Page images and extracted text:

###

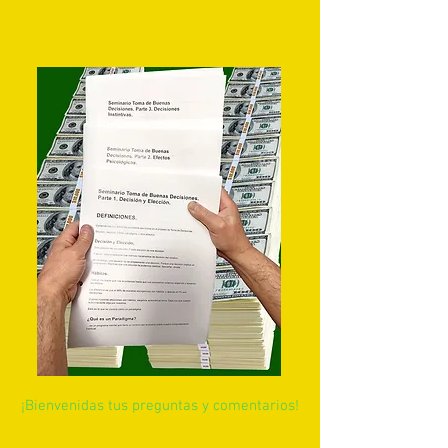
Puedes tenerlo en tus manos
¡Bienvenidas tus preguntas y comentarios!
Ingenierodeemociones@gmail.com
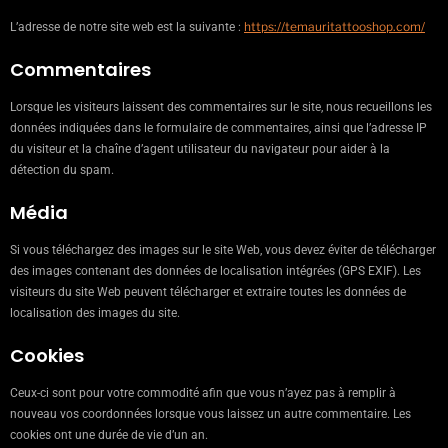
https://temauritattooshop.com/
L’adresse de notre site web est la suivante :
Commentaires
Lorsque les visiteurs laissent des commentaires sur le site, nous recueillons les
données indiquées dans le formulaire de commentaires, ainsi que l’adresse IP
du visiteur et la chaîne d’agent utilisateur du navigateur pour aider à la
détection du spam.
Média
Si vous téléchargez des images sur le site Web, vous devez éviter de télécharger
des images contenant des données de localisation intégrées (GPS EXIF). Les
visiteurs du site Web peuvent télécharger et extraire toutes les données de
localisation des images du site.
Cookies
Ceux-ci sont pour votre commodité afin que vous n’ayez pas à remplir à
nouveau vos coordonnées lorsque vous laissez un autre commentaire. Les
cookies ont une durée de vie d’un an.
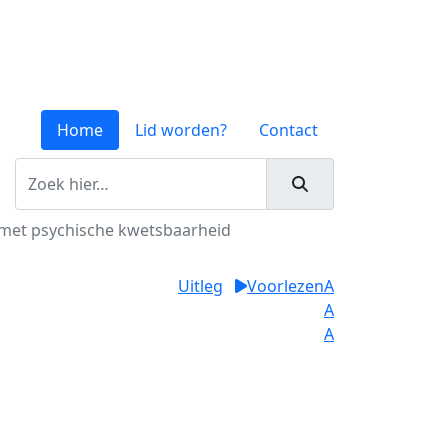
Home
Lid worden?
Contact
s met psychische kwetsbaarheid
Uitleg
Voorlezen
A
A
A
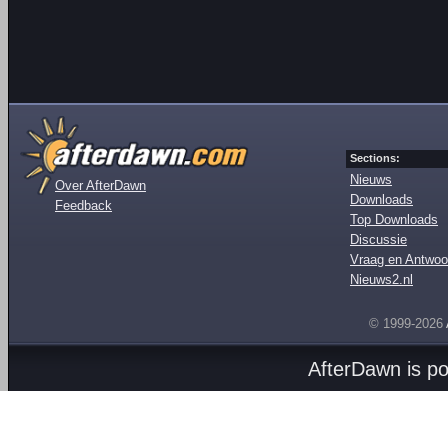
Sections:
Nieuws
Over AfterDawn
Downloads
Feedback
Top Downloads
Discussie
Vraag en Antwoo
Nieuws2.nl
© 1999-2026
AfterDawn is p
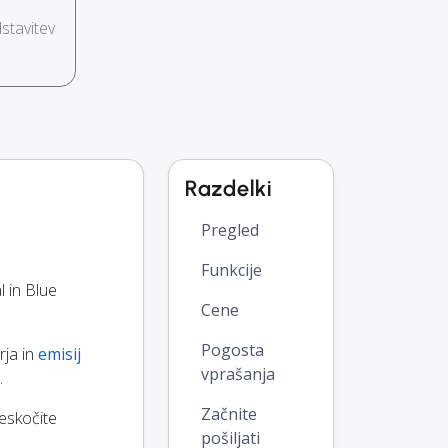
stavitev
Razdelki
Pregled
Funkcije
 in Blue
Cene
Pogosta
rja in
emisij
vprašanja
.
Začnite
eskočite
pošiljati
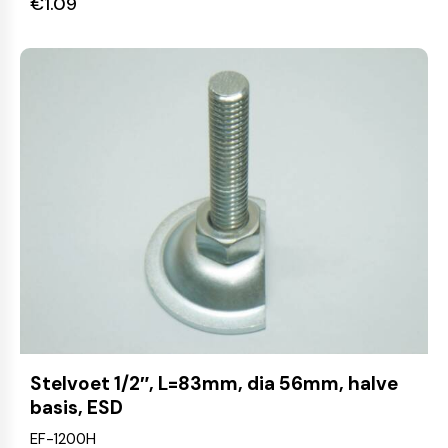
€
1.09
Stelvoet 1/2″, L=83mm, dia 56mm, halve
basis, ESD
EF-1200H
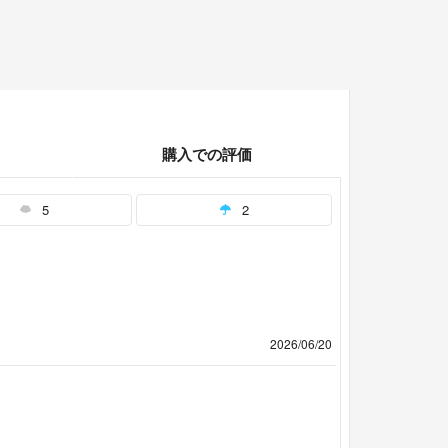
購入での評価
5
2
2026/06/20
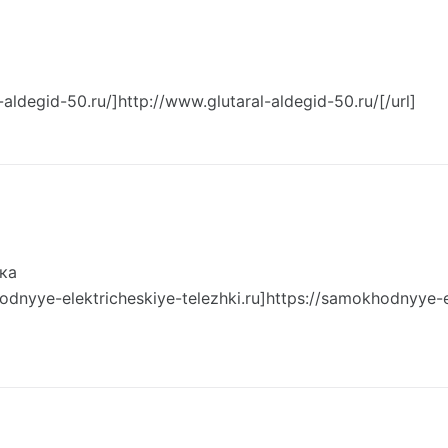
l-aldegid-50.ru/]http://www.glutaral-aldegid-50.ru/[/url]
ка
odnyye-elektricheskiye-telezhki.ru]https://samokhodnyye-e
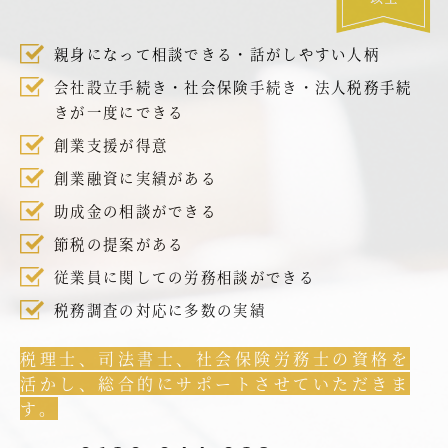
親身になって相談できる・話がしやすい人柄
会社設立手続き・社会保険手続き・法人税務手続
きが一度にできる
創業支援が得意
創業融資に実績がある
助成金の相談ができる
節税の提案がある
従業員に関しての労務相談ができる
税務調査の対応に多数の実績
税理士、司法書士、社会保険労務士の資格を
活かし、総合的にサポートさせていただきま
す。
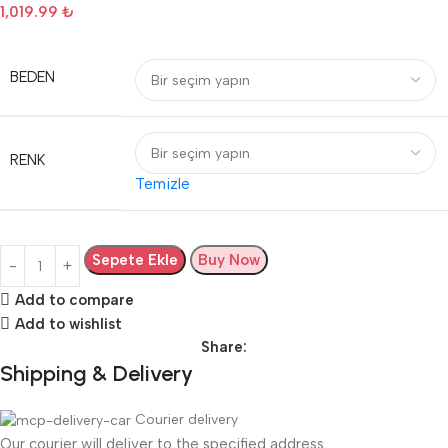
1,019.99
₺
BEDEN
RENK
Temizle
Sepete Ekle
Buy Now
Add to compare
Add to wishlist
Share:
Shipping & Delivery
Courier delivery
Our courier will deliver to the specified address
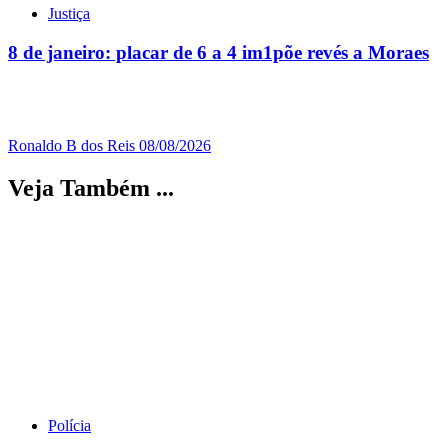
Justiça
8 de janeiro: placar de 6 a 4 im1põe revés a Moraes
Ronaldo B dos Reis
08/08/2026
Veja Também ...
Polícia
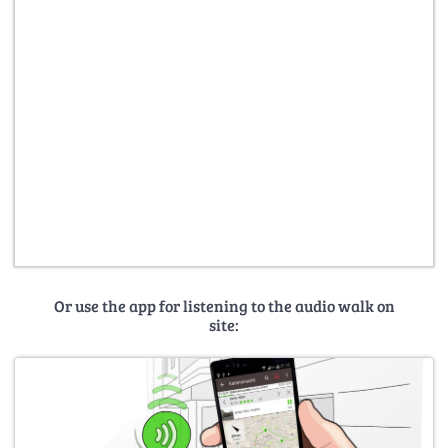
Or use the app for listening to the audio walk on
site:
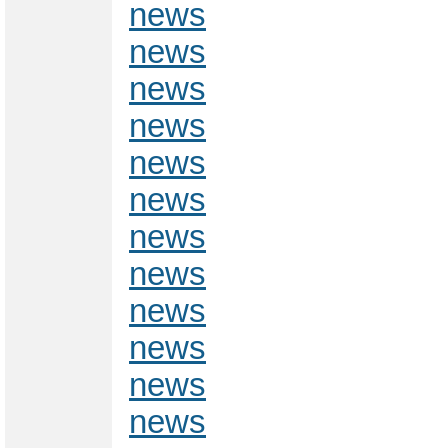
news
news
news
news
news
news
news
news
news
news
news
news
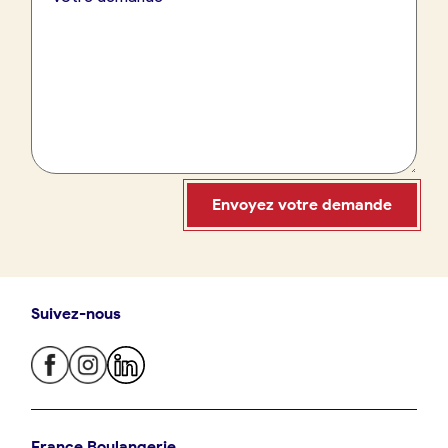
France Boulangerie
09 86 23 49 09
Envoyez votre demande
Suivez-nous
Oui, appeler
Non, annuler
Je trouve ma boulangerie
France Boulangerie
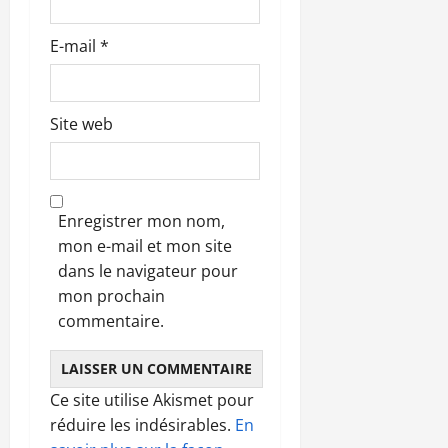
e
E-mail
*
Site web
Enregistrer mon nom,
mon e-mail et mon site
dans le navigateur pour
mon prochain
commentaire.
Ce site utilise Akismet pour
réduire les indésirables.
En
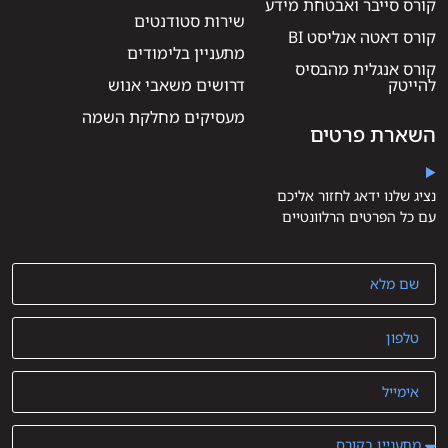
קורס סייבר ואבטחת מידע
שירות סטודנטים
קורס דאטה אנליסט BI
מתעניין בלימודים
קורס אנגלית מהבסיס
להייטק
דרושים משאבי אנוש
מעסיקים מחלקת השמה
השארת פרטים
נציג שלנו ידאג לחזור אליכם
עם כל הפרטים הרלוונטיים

###

Without including any pictures, print each record exactly.

Puedes tenerlo en tus manos
¡Bienvenidas tus preguntas y comentarios!
Ingenierodeemociones@gmail.com
https://temauritattooshop.com/
L’adresse de notre site web est la suivante :
Commentaires
Lorsque les visiteurs laissent des commentaires sur le site, nous recueillons les
données indiquées dans le formulaire de commentaires, ainsi que l’adresse IP
du visiteur et la chaîne d’agent utilisateur du navigateur pour aider à la
détection du spam.
Média
Si vous téléchargez des images sur le site Web, vous devez éviter de télécharger
des images contenant des données de localisation intégrées (GPS EXIF). Les
visiteurs du site Web peuvent télécharger et extraire toutes les données de
localisation des images du site.
Cookies
Ceux-ci sont pour votre commodité afin que vous n’ayez pas à remplir à
nouveau vos coordonnées lorsque vous laissez un autre commentaire. Les
cookies ont une durée de vie d’un an.
Home
Lid worden?
Contact
s met psychische kwetsbaarheid
Uitleg
Voorlezen
A
A
A
Sections:
Nieuws
Over AfterDawn
Downloads
Feedback
Top Downloads
Discussie
Vraag en Antwoo
Nieuws2.nl
© 1999-2026
AfterDawn is p
stavitev
Razdelki
Pregled
Funkcije
 in Blue
Cene
Pogosta
rja in
emisij
vprašanja
.
Začnite
eskočite
pošiljati
€
1.09
Stelvoet 1/2″, L=83mm, dia 56mm, halve
basis, ESD
EF-1200H
購入での評価
5
2
2026/06/20
l-aldegid-50.ru/]http://www.glutaral-aldegid-50.ru/[/url]
ка
odnyye-elektricheskiye-telezhki.ru]https://samokhodnyye-e
親身になって相談できる・話がしやすい人柄
会社設立手続き・社会保険手続き・法人税務手続
きが一度にできる
創業支援が得意
創業融資に実績がある
助成金の相談ができる
節税の提案がある
従業員に関しての労務相談ができる
税務調査の対応に多数の実績
税理士、司法書士、社会保険労務士の資格を
活かし、総合的にサポートさせていただきま
す。
1,019.99
₺
BEDEN
RENK
Temizle
Sepete Ekle
Buy Now
Add to compare
Add to wishlist
Share:
Shipping & Delivery
Courier delivery
Our courier will deliver to the specified address
Justiça
8 de janeiro: placar de 6 a 4 im1põe revés a Moraes
Ronaldo B dos Reis
08/08/2026
Veja Também ...
Polícia
Or use the app for listening to the audio walk on
site:
news
news
news
news
news
news
news
news
news
news
news
news
France Boulangerie
09 86 23 49 09
Envoyez votre demande
Suivez-nous
Oui, appeler
Non, annuler
Je trouve ma boulangerie
France Boulangerie
e
E-mail
*
Site web
Enregistrer mon nom,
mon e-mail et mon site
dans le navigateur pour
mon prochain
commentaire.
Ce site utilise Akismet pour
réduire les indésirables.
En
קורס סייבר ואבטחת מידע
שירות סטודנטים
קורס דאטה אנליסט BI
מתעניין בלימודים
קורס אנגלית מהבסיס
להייטק
דרושים משאבי אנוש
מעסיקים מחלקת השמה
השארת פרטים
נציג שלנו ידאג לחזור אליכם
עם כל הפרטים הרלוונטיים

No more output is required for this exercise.